The study of 46,500 patients in 28 countries found that an average of 4pc of patients died after common surgical in-patient operations including breast, orthopaedic, vascular, kidney and other procedures.

The research did not include heart procedures.


Doctors attending the meeting heard that mortality rates in different countries suggested that "preventable deaths are occurring" right across Europe.

National director for quality and patient safety at the HSE, Dr Philip Crowley, described the findings as "a smoke alarm".

He said the information was being reviewed as at the moment Ireland did not collate public comparable figures for individual hospitals. He said that a major national audit of surgical outcomes was imminent and this would provide more comprehensive data.
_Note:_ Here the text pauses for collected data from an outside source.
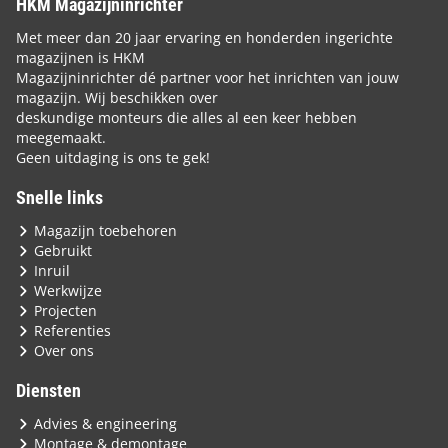
HKM Magazijninrichter
Met meer dan 20 jaar ervaring en honderden ingerichte
magazijnen is HKM
Magazijninrichter dé partner voor het inrichten van jouw
magazijn. Wij beschikken over
deskundige monteurs die alles al een keer hebben
meegemaakt.
Geen uitdaging is ons te gek!
Snelle links
Magazijn toebehoren
Gebruikt
Inruil
Werkwijze
Projecten
Referenties
Over ons
Diensten
Advies & engineering
Montage & demontage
"If we find we're faring as badly as those figures suggest, that is serious", he said. "Intuitively, I don't feel that we lie in that space but I can't ignore this data". The outcome of the new review will be published next year and will include death rates by hospital and medical diagnosis.

Dr Crowley said the way in which data would be collected and recorded was being finalised with hospitals. It was complex to collate because a range of factors had to be considered. These included the age of the patient and the existence of other medical conditions at the time of the surgery.

The study was funded by the European Society of Intensive Care and the European Society of Anaesthesiology.